McGinniss moved next to the Palin's Wasilla home, which led the family to build a fence between the two houses. The book is expected to be released this Tuesday, the same day as Levi Johnston's book, Deer in the Headlights, is expected to hit stores.

This is a man who has been relentlessly stalking my family to the point of moving in right next door to us to harass us and spy on us to satisfy his creepy obsession with my wife, Todd Palin said.

Sarah Palin has not commented on the book publicly.

McGinnis claims in his book that Sarah and Todd had smoked cocaine off an overturned 55-gallon oil drum while snowmobiling with pals, according to the National Enquirer. The book also claimed that Sarah hooked up with basketball star Glen Rice when he was in Alaska for a basketball tournament. Todd Palin said the claims were false.

The book also hashed over previous investigations, including Troopergate, where ethics laws were put into question after Sarah Palin dismissed Alaska Public Safety Commissioner Walter Monegan. The given reason was that the governor wanted to take the department down a different path. But Monegan claimed that the dismissal had to do with his reluctance to fire state trooper Mike Wooten, the ex-brother-in-law of the then governor.
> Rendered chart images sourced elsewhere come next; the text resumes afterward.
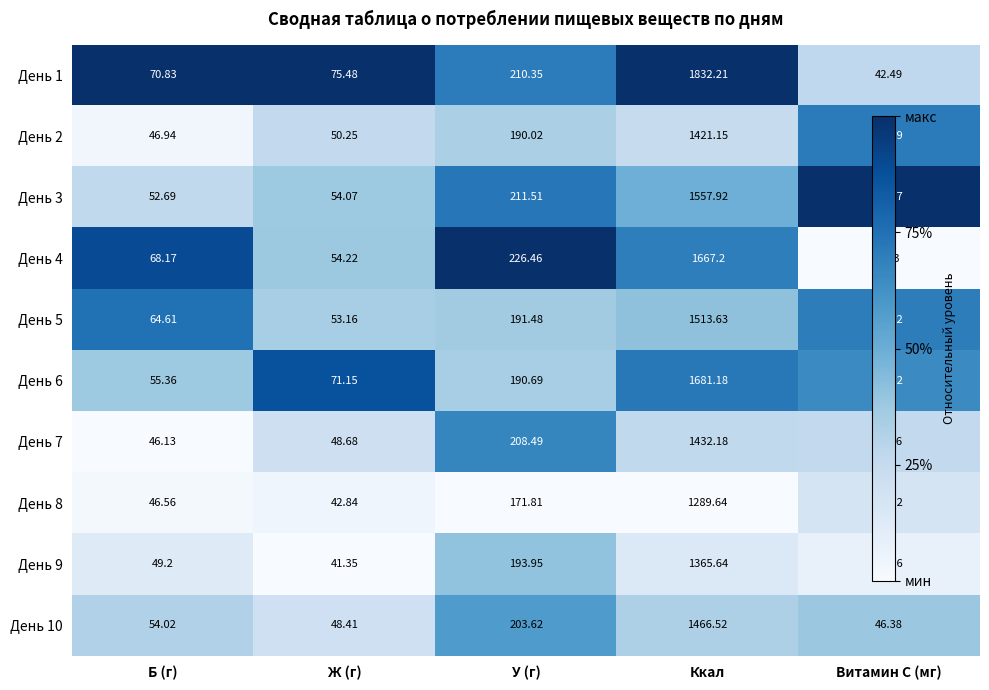

Which label corresponds to the largest value in the chart?

Ккал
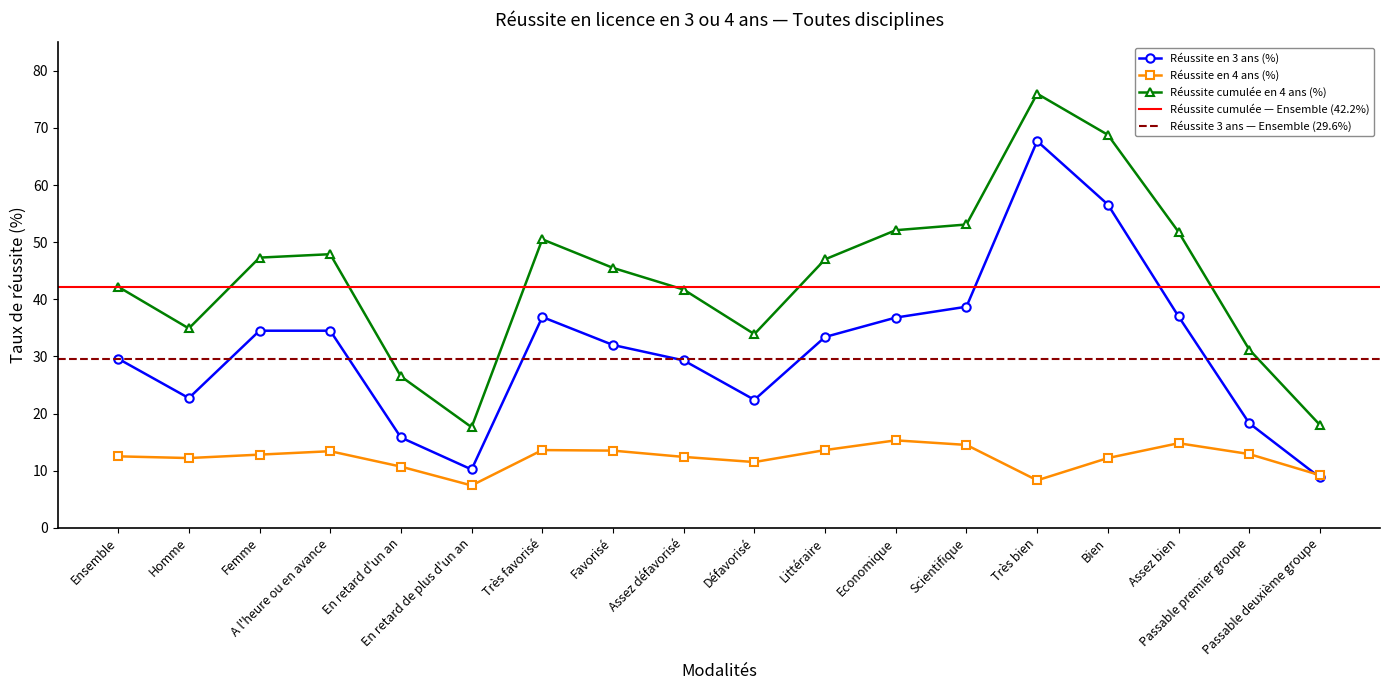

What is the label of the 2nd point from the right?

Passable premier groupe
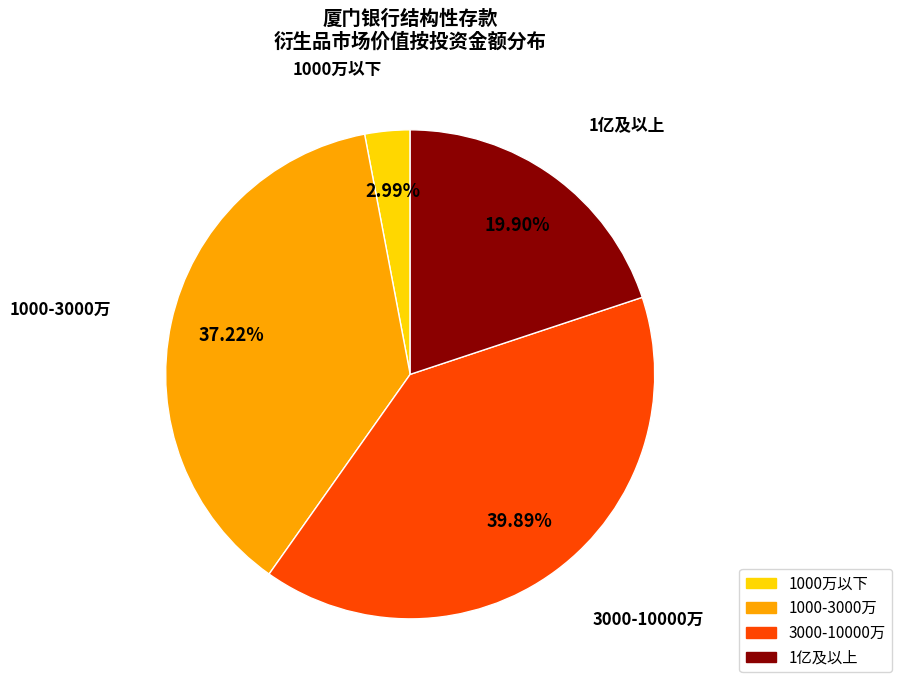

Does any single category account for the majority?

No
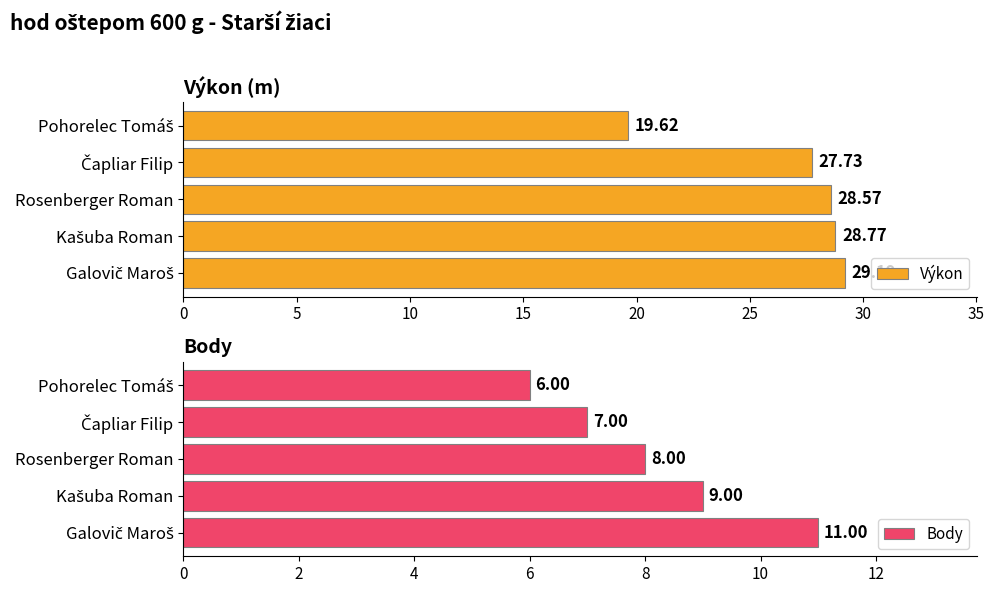

What is the average value of the Výkon series?

26.8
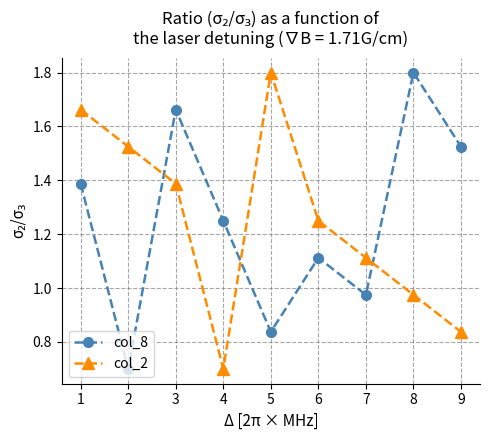

Between 2 and 5, which series saw the biggest shift?

col_2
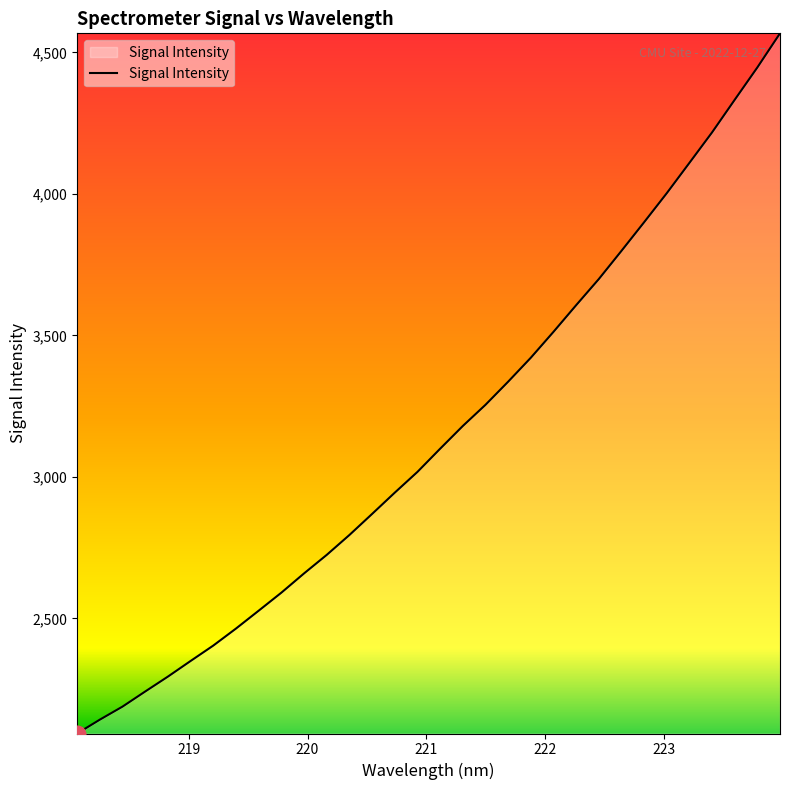

What is the minimum value shown in the chart?

2093.2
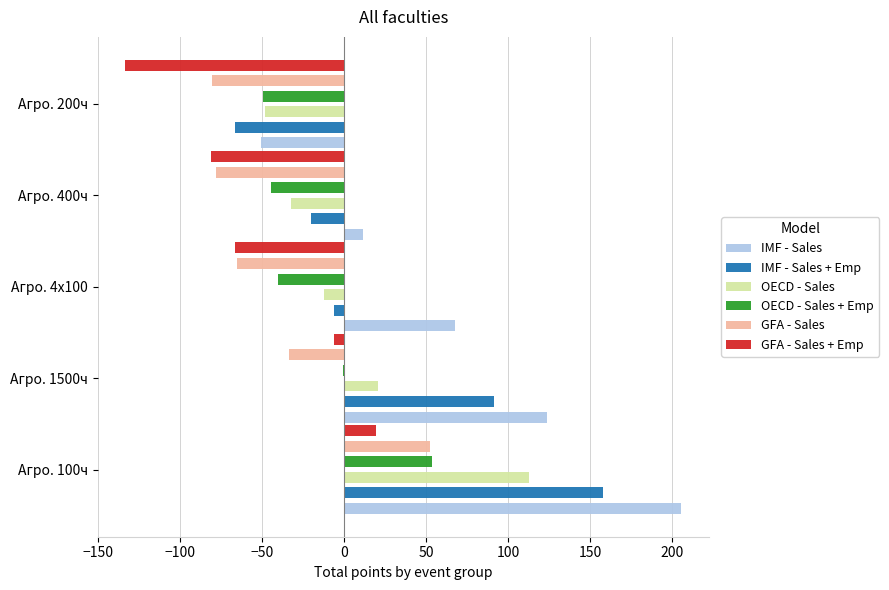

Are the bars grouped side by side (vs. stacked)?

Yes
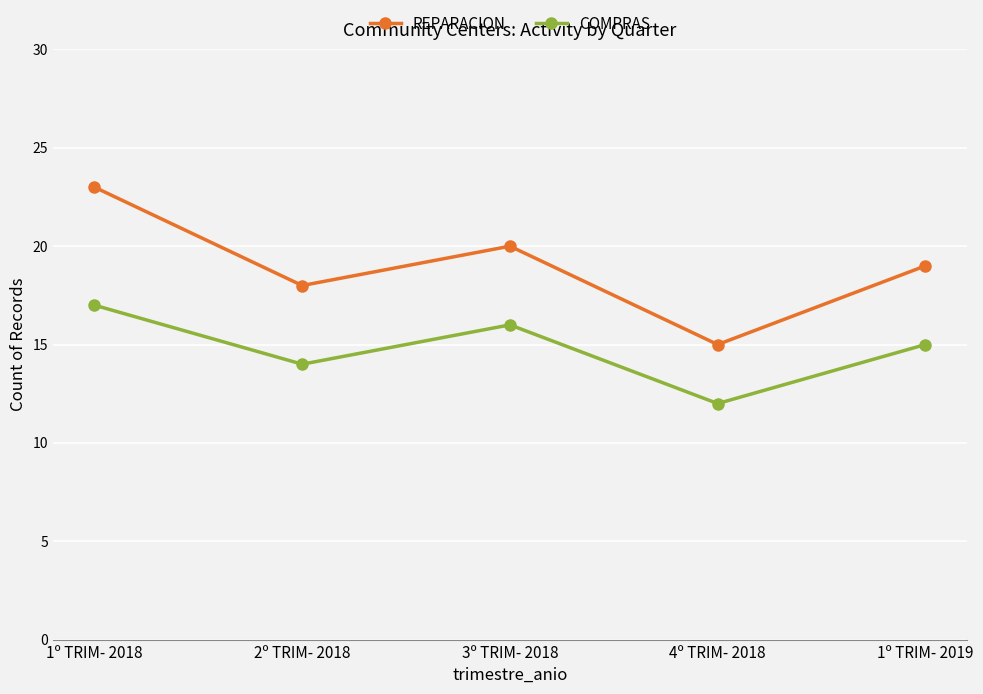

Reading left to right, extract all data points from this chart.

REPARACION: 1º TRIM- 2018=23	2º TRIM- 2018=18	3º TRIM- 2018=20	4º TRIM- 2018=15	1º TRIM- 2019=19
COMPRAS: 1º TRIM- 2018=17	2º TRIM- 2018=14	3º TRIM- 2018=16	4º TRIM- 2018=12	1º TRIM- 2019=15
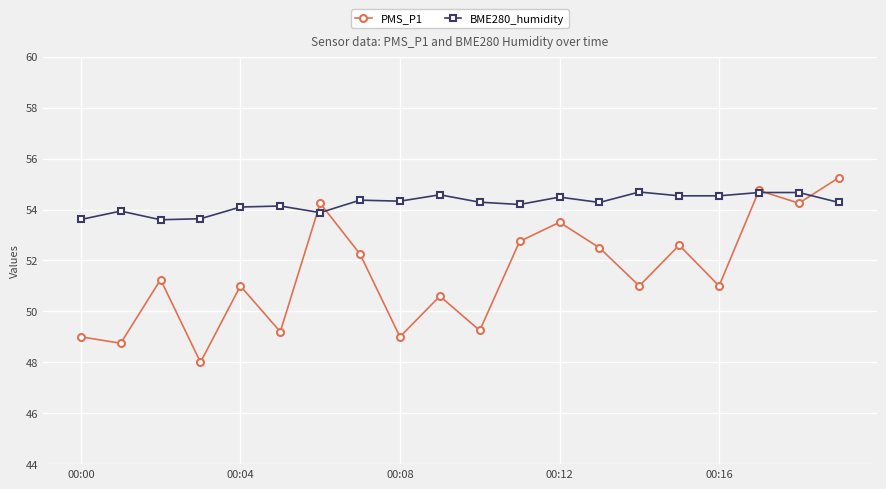

List the series in order of their overall mean, highest first.

BME280_humidity, PMS_P1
Even The New York Times called this book 'dated, petty,' and that it 'chases caustic, unsubstantiated gossip,' Todd Palin said, an obvious swipe at the newspaper, which has often been criticized as having a liberal-bias by conservatives.

Indeed, Janet Maslin of The New York Times wrote a scathing critique of the book. Among the criticisms that Maslin had were McGinniss's use of leading questions, contradictory anecdotes (notably that she was a racist, but also had a fetish for black men), weak sourcing and inflammatory language.

There is one area, and only one, in which 'The Rogue' is dead-on. Mr. McGinniss knows how publicity works, Maslin writes. He appreciates, not to say emulates, the way members of the Palin family cash in on celebrity and contradict them without penalty.

McGinniss has defended his book. When asked if he thought his reporting was fair on NBC's Today Show, he said, I think I was fair as I possibly could have been, given the fact that she told all the people that are closest to her not to talk to me.